More importantly, it soon became clear that Blair had not arrived with the intention of remaking the Middle East. He was, in fact, never supposed to play the role of peacemaker: his Quartet mandate spells out clearly that his primary task is to help improve the governance of the Palestinian territories and boost the Palestinian economy. According to his advisers, this was the mandate Blair himself wanted, believing that economic growth and good governance were a crucial – and previously overlooked – part of the strategy to end decades of bloody conflict.

What it means in practice is that Blair has been engaged above all in unglamorous aspects of Middle East politics: persuading Israel to lift a checkpoint in the West Bank; getting the Israeli army to approve the shipment of sewage pipes to the Gaza Strip; or calling on Gulf sheikhs to increase their funding for the Palestinian Authority.

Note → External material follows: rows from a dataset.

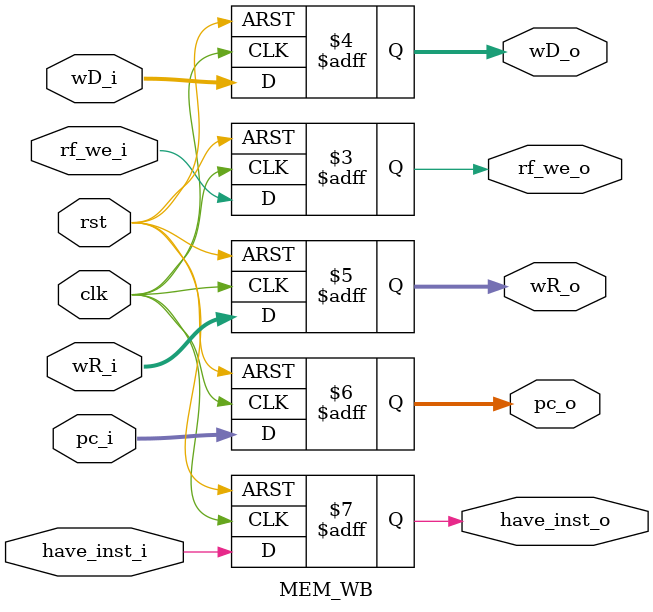
<source format=v>
`timescale 1ns / 1ps

`include "param.v"

module MEM_WB (
    input wire clk,
    input wire rst,
    
    input wire rf_we_i,
    input wire [31:0] wD_i,
    input wire [4:0] wR_i,
    
    output reg rf_we_o,
    output reg [31:0] wD_o,
    output reg [4:0] wR_o,
    
    input wire [31:0] pc_i,
    output reg [31:0] pc_o,
    
    input wire have_inst_i,
    output reg have_inst_o
);

always @ (posedge clk or posedge rst) begin
    if (rst) begin
        pc_o <= 32'h00000000;
        have_inst_o <= 1'b0;
    end
    else begin
        pc_o <= pc_i;
        have_inst_o <= have_inst_i;
    end
end

always @ (posedge clk or posedge rst) begin
    if (rst) begin
        rf_we_o <= 1'b0;
        wD_o <= 32'b0;
        wR_o <= 5'b0;
    end
    else begin
        rf_we_o <= rf_we_i;
        wD_o <= wD_i;
        wR_o <= wR_i;
    end
end

endmodule
</source>
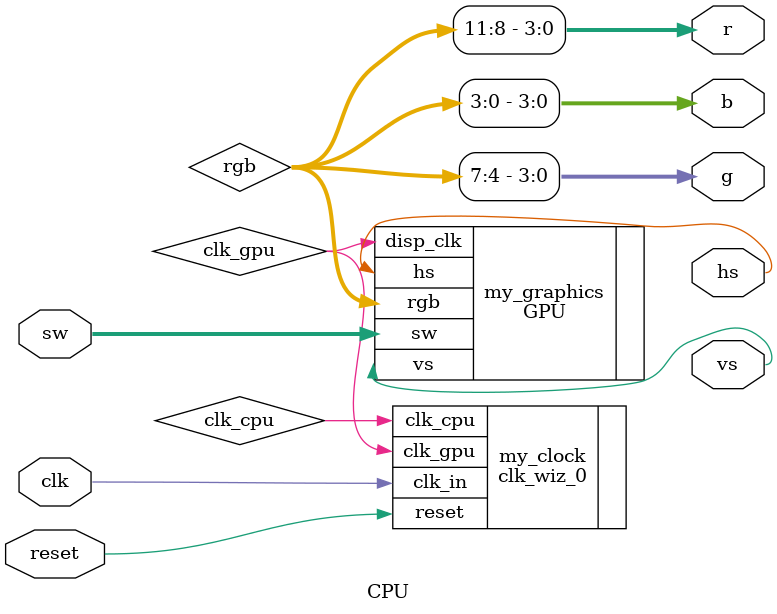
<source format=v>
`timescale 1ns / 1ps


module CPU(
    input   wire        clk,
    input   wire        reset,
    input   wire [15:0] sw,
    output  wire        vs,
    output  wire        hs,
    output  wire [3:0]  r,
    output  wire [3:0]  g,
    output  wire [3:0]  b
    );
    
wire clk_cpu, clk_gpu;
wire [11:0] rgb;
    
clk_wiz_0 my_clock
(
    .clk_in(clk),
    .reset(reset),
    .clk_cpu(clk_cpu),
    .clk_gpu(clk_gpu)
);
    
GPU my_graphics
(
    .sw(sw),
    .disp_clk(clk_gpu),
    .vs(vs),
    .hs(hs),
    .rgb(rgb)
);

assign r[3:0] = rgb[11:8];
assign g[3:0] = rgb[7:4];
assign b[3:0] = rgb[3:0];

endmodule

</source>
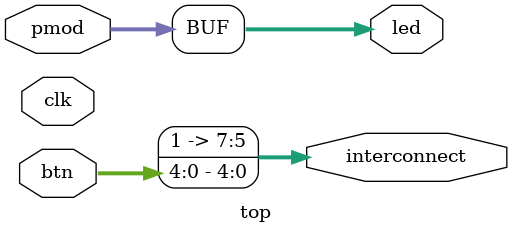
<source format=v>
module top(input clk, input [4:0] btn, inout [7:0] pmod, output [7:0] led, output [7:0] interconnect);
    assign led = pmod;
    assign interconnect = {3'b111, btn};
endmodule

</source>
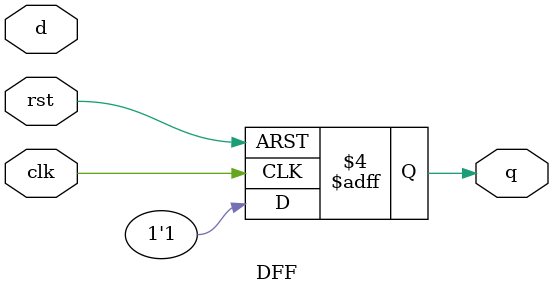
<source format=v>
`timescale 1ns/1ns
module DFF(
input clk,
input rst,
input d,
output reg q);
always @(posedge clk or negedge rst)
if(!rst)
q<=0;
else if(clk==1)
q<=1;
else
q<=d;
endmodule
</source>
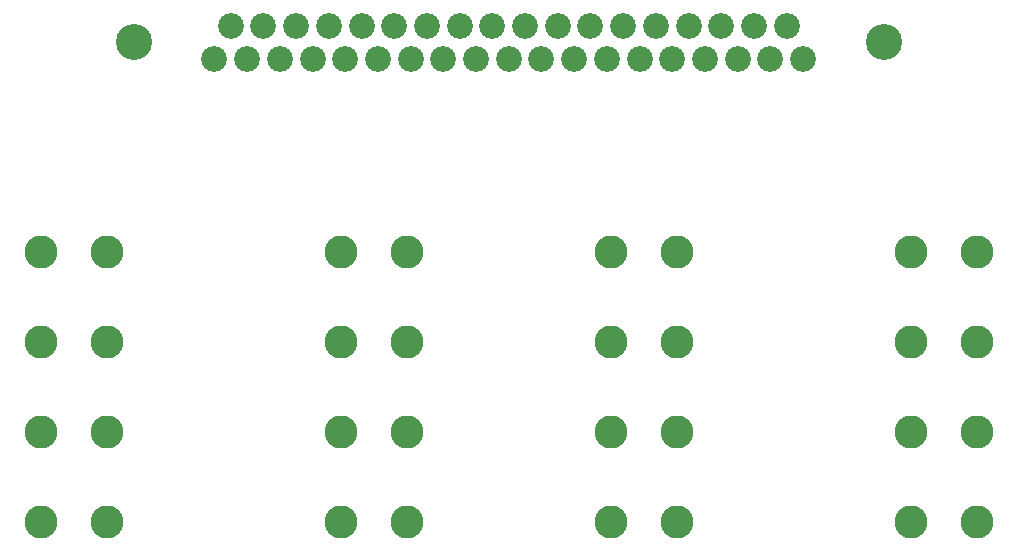
<source format=gbr>
%TF.GenerationSoftware,KiCad,Pcbnew,(5.1.10)-1*%
%TF.CreationDate,2022-01-22T17:54:26-06:00*%
%TF.ProjectId,Digital-Output-Module,44696769-7461-46c2-9d4f-75747075742d,Rev. A*%
%TF.SameCoordinates,Original*%
%TF.FileFunction,Soldermask,Top*%
%TF.FilePolarity,Negative*%
%FSLAX46Y46*%
G04 Gerber Fmt 4.6, Leading zero omitted, Abs format (unit mm)*
G04 Created by KiCad (PCBNEW (5.1.10)-1) date 2022-01-22 17:54:26*
%MOMM*%
%LPD*%
G01*
G04 APERTURE LIST*
%ADD10C,2.794000*%
%ADD11C,2.184400*%
%ADD12C,3.048000*%
G04 APERTURE END LIST*
D10*
%TO.C,J1*%
X54864000Y-60960000D03*
X49276000Y-60960000D03*
%TD*%
%TO.C,J2*%
X49276000Y-68580000D03*
X54864000Y-68580000D03*
%TD*%
%TO.C,J3*%
X54864000Y-76200000D03*
X49276000Y-76200000D03*
%TD*%
%TO.C,J4*%
X49276000Y-83820000D03*
X54864000Y-83820000D03*
%TD*%
%TO.C,J5*%
X74676000Y-60960000D03*
X80264000Y-60960000D03*
%TD*%
%TO.C,J6*%
X80264000Y-68580000D03*
X74676000Y-68580000D03*
%TD*%
%TO.C,J7*%
X74676000Y-76200000D03*
X80264000Y-76200000D03*
%TD*%
%TO.C,J8*%
X80264000Y-83820000D03*
X74676000Y-83820000D03*
%TD*%
D11*
%TO.C,J9*%
X88900000Y-44602400D03*
X91668600Y-44602400D03*
X94437200Y-44602400D03*
X97205800Y-44602400D03*
X99974400Y-44602400D03*
X102743000Y-44602400D03*
X105511600Y-44602400D03*
X108280200Y-44602400D03*
X111048800Y-44602400D03*
X113817400Y-44602400D03*
X80594200Y-44602400D03*
X77825600Y-44602400D03*
X86131400Y-44602400D03*
X83362800Y-44602400D03*
X72288400Y-44602400D03*
X69519800Y-44602400D03*
X63982600Y-44602400D03*
X66751200Y-44602400D03*
X75057000Y-44602400D03*
X112433100Y-41757600D03*
X109664500Y-41757600D03*
X95821500Y-41757600D03*
X101358700Y-41757600D03*
X93052900Y-41757600D03*
X104127300Y-41757600D03*
X106895900Y-41757600D03*
X90284300Y-41757600D03*
X98590100Y-41757600D03*
X79209900Y-41757600D03*
X70904100Y-41757600D03*
X81978500Y-41757600D03*
X65366900Y-41757600D03*
X68135500Y-41757600D03*
X76441300Y-41757600D03*
X84747100Y-41757600D03*
X73672700Y-41757600D03*
X87515700Y-41757600D03*
D12*
X120650000Y-43180000D03*
X57150000Y-43180000D03*
%TD*%
D10*
%TO.C,J10*%
X103124000Y-83820000D03*
X97536000Y-83820000D03*
%TD*%
%TO.C,J11*%
X97536000Y-76200000D03*
X103124000Y-76200000D03*
%TD*%
%TO.C,J12*%
X103124000Y-68580000D03*
X97536000Y-68580000D03*
%TD*%
%TO.C,J13*%
X97536000Y-60960000D03*
X103124000Y-60960000D03*
%TD*%
%TO.C,J14*%
X122936000Y-83820000D03*
X128524000Y-83820000D03*
%TD*%
%TO.C,J15*%
X128524000Y-76200000D03*
X122936000Y-76200000D03*
%TD*%
%TO.C,J16*%
X122936000Y-68580000D03*
X128524000Y-68580000D03*
%TD*%
%TO.C,J17*%
X128524000Y-60960000D03*
X122936000Y-60960000D03*
%TD*%
M02*

</source>
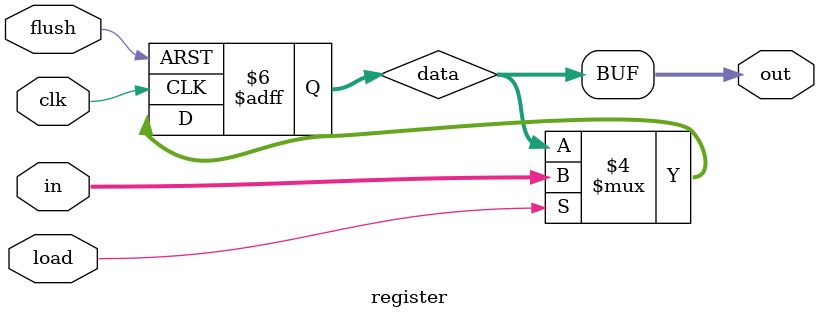
<source format=sv>
module register #(parameter width = 32)
(
    input clk,
    input load,
	input flush,
    input [width-1:0] in,

    output logic [width-1:0] out
);

logic [width-1:0] data;

/* Altera device registers are 0 at power on. Specify this
 * so that Modelsim works as expected.
 */
initial
begin
    data = 1'b0;
end

/*
always_ff @ (posedge flush)
begin
	if(flush)
	begin
		data = 0;
	end
end
*/

always_ff @(posedge clk or posedge flush)
begin
	if (flush)
	begin
		data <= 0;
	end
    else if (load)
    begin
        data <= in;
    end
	else 
	begin
		/*DO NOTHING*/;
	end
end

always_comb
begin
    out = data;
end

endmodule : register

</source>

There is no doubt that both the Palestinian economy and the quality of Palestinian governance have improved drastically since Blair entered the arena. However, many observers say most of the credit for the recent upswing goes to Salam Fayyad, the US-educated economist who serves as Palestinian prime minister. Blair has certainly contributed, in his role as a facilitator and mediator between the two sides, to the economic and political improvements in the West Bank but it is not easy to quantify how influential his actions have been.

“It is hard to say,” replied one senior adviser to the Palestinian Authority when asked about Blair’s contribution. “Many people work on many issues, but every word helps. Blair has tried his best to be successful but it is not always easy.”